Rüdiger Schmelz, University of A Coruña, Spain
GIBE, Evolutionary Biology Research Group
CICA, Centro de Investigaciones Científicas Avanzadas
A dream came true for me this summer: to study the fauna of Greenland. Is there anything more exciting for a zoologist to observe free wildlife in vast Ice Age areas … polar bears, humpback whales … ? Yes there is, if you are a specialist of enchytraeid worms: to fumble in decaying, stinky seaweed on the shore, to search for one specific species of small, slimy, whitish worms – and then to find it by the thousands.
Seashore in Nuuk. E. albidus is found in and below the uppermost dark-brown layer of decaying seaweed.

**Extracted entries:**

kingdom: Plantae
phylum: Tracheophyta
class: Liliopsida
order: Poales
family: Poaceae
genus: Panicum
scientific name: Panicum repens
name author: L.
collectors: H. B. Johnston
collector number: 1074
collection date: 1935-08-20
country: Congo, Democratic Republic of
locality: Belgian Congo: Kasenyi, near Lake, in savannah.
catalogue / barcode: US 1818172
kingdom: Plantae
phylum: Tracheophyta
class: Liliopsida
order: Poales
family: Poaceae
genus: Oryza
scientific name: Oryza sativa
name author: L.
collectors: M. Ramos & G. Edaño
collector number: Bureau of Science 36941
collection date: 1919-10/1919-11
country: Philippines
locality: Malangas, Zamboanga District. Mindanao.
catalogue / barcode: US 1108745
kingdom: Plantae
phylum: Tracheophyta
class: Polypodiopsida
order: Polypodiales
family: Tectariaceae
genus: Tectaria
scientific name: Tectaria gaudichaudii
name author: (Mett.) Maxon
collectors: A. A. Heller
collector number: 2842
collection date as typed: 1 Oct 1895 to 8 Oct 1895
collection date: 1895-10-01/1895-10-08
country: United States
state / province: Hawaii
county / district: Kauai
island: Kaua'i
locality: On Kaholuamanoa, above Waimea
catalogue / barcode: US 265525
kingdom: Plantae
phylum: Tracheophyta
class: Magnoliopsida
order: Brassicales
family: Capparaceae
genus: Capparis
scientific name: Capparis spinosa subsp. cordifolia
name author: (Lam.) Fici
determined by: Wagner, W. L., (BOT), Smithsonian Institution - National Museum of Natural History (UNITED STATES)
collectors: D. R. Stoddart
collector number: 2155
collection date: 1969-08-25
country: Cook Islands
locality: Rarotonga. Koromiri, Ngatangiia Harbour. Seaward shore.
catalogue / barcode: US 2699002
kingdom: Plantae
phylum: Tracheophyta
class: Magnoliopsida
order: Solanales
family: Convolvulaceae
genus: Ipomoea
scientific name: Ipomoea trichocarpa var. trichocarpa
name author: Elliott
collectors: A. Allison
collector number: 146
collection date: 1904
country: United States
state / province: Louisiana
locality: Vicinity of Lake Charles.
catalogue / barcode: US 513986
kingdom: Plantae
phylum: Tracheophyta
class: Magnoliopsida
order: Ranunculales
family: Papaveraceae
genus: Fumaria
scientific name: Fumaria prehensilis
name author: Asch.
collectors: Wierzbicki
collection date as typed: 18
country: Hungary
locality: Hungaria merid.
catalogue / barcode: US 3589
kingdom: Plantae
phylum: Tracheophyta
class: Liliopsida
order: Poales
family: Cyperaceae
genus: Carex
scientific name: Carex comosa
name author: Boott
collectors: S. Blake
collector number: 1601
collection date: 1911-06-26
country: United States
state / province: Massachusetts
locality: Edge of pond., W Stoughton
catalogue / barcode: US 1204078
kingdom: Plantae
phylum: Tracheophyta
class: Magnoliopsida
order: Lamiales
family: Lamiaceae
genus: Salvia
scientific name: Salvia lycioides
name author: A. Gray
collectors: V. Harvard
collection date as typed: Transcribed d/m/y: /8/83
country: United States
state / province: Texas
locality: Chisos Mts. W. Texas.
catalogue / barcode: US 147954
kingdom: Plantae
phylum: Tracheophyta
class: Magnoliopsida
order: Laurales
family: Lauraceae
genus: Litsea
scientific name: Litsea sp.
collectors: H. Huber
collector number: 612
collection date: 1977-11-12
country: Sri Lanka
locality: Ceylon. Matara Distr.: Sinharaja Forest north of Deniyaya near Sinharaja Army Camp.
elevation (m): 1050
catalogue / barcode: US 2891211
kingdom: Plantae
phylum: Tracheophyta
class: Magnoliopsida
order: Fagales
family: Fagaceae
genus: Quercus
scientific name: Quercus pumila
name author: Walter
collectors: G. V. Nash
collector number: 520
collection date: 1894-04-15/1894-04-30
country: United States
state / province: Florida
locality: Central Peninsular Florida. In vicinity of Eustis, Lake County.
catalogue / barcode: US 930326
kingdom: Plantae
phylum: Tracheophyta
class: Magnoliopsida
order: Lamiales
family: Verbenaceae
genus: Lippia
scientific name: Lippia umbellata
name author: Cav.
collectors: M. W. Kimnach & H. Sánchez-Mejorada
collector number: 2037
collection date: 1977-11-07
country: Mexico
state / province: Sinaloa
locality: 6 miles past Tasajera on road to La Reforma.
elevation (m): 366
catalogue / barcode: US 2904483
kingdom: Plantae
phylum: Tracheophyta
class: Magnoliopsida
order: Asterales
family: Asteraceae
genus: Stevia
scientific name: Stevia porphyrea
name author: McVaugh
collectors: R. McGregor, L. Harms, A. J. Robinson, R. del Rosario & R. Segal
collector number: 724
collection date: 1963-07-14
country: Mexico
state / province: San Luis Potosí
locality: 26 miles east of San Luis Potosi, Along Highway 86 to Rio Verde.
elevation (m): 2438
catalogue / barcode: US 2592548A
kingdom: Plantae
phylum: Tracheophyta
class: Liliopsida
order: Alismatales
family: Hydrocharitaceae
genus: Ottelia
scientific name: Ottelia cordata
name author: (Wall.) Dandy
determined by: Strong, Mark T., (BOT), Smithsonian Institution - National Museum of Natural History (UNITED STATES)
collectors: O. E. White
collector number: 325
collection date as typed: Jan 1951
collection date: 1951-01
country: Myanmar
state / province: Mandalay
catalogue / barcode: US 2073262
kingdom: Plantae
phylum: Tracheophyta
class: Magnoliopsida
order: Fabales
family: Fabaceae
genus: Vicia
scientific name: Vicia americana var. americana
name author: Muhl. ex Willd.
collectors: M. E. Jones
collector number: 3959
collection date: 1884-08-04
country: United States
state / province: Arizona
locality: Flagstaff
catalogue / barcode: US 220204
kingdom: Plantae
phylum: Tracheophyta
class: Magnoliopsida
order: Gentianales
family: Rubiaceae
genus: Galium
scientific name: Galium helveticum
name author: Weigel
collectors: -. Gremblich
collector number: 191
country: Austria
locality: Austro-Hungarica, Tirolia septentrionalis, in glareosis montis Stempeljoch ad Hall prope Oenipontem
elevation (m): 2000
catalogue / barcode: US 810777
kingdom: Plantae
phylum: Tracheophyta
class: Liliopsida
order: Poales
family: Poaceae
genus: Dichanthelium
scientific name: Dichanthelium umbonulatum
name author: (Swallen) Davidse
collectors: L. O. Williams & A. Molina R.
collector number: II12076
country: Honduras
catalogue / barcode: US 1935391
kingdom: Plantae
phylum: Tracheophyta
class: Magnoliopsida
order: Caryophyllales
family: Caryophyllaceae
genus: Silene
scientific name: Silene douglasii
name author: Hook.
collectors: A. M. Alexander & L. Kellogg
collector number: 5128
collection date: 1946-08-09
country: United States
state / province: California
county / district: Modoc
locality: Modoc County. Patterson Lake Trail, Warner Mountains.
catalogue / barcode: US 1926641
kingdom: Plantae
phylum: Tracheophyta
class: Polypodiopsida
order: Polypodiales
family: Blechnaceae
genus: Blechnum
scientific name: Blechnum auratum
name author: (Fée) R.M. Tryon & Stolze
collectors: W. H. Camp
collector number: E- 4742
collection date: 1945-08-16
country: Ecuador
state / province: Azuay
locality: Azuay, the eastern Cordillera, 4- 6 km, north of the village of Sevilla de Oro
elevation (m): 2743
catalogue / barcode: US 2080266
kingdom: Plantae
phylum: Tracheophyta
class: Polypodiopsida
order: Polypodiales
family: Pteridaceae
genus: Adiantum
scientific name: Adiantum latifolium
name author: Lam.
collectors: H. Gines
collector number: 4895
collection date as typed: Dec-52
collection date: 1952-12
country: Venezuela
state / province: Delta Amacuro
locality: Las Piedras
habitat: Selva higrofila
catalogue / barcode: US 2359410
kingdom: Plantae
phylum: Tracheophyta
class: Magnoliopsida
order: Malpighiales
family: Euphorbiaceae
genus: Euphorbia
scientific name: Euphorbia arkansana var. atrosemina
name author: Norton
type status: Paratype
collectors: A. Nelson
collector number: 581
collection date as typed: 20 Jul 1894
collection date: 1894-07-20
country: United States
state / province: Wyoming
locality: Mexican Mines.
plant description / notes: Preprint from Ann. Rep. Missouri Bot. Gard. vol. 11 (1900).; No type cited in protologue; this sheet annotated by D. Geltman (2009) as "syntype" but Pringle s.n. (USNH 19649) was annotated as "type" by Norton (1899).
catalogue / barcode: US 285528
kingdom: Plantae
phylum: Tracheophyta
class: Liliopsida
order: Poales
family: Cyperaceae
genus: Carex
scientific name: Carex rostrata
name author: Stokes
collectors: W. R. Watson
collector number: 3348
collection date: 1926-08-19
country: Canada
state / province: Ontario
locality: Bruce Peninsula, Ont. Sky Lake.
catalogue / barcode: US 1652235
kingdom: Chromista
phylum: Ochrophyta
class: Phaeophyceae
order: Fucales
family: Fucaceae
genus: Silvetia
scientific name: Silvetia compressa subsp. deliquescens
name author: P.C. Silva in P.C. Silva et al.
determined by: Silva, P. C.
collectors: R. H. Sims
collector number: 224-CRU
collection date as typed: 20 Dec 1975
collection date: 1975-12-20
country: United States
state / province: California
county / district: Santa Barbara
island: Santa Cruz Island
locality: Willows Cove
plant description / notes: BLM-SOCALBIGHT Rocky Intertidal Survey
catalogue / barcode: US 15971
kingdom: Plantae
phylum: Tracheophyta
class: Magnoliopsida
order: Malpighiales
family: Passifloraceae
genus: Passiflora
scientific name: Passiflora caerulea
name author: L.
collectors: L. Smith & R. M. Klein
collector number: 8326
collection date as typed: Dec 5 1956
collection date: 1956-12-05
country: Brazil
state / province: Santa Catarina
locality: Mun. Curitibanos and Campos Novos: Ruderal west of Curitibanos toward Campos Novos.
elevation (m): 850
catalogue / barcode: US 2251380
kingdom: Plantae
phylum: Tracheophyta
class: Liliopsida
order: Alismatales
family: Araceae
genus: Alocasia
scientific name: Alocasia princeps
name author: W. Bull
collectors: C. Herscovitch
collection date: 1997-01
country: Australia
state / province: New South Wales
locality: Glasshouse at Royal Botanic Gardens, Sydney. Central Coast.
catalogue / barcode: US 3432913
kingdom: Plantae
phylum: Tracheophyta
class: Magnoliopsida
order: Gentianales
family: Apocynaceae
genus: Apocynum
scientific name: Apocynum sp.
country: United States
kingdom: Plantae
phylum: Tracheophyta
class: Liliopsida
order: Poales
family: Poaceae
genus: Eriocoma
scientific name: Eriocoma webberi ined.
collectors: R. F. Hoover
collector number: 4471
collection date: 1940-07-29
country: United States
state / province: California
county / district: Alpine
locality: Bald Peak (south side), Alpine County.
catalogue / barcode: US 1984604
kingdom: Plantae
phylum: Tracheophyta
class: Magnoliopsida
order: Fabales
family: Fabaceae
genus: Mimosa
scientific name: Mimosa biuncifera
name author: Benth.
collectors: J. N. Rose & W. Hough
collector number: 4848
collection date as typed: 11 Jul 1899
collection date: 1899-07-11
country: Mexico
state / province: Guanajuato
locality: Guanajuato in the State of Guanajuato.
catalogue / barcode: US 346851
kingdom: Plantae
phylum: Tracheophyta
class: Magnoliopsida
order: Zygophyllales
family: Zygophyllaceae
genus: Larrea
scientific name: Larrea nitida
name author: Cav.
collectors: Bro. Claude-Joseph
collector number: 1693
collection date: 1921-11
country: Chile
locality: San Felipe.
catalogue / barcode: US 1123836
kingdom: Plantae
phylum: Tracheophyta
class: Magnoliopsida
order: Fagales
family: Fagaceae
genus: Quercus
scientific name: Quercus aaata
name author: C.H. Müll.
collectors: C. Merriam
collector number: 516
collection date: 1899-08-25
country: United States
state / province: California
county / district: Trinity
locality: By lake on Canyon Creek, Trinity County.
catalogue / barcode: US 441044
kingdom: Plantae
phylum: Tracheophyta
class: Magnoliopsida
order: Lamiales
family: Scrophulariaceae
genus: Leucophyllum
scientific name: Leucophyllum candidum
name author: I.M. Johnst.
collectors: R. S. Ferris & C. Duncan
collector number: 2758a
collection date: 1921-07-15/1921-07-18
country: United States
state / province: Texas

**Using the information:**
A. Decide whether each statement agrees with the text about searching for enchytraeid worms in Greenland. For each one, answer yes or no and quote the words of the text that decide it.
(i) The writer found the sought-after species in large numbers.
(ii) The writer's study of Greenland's fauna took place in winter.
(iii) E. albidus is found only on the surface of the seaweed.
B. List every affiliation given under the writer's name at the top of the text about enchytraeid worms in Greenland.
C. Continue the text about searching for enchytraeid worms on the Greenland shore, starting after its last sentence.

**Set of answers:**
A.
(i) Yes: "and then to find it by the thousands."
(ii) No: "A dream came true for me this summer"
(iii) No: "E. albidus is found in and below the uppermost dark-brown layer of decaying seaweed."

B.
University of A Coruña, Spain
GIBE, Evolutionary Biology Research Group
CICA, Centro de Investigaciones Científicas Avanzadas

C.
Its name is Enchytraeus albidus – the “compost potworm” – a species of small oligochaete worms of the family Enchytraeidae. They are relatives of the earthworms. E. albidus occurs abundantly in decaying seaweed on the seashore. It is easily maintained and reared in the laboratory. The species is being sampled this summer at numerous places in the Arctic and further south to obtain populations from different climatic regions (Interact project GENEFREEZE). Later on, the genetics of cold tolerance of this species will be investigated, comparing the gene expression patterns of the different populations. My part was to find the species in Greenland around Nuuk and Kobbefjord and to send living populations to the University of Århus, where the experiments will take place.
Picking up Enchytraeus albidus worms amidst a beautiful scenery and thousands of flies.
A stone that was embedded in sandy sediment below rotten seaweed, turned downside up. Dozens of enchytraeid worms are crawling on the moist surface. The white worms are Enchytraeus albidus. Most of the worms here are rose in colour, and belong to species of another genus (Lumbricillus sp.).
Beakers with original sediment from different collecting sites, each containing a subpopulation of ca. 200 E. albidus worms, to be shipped.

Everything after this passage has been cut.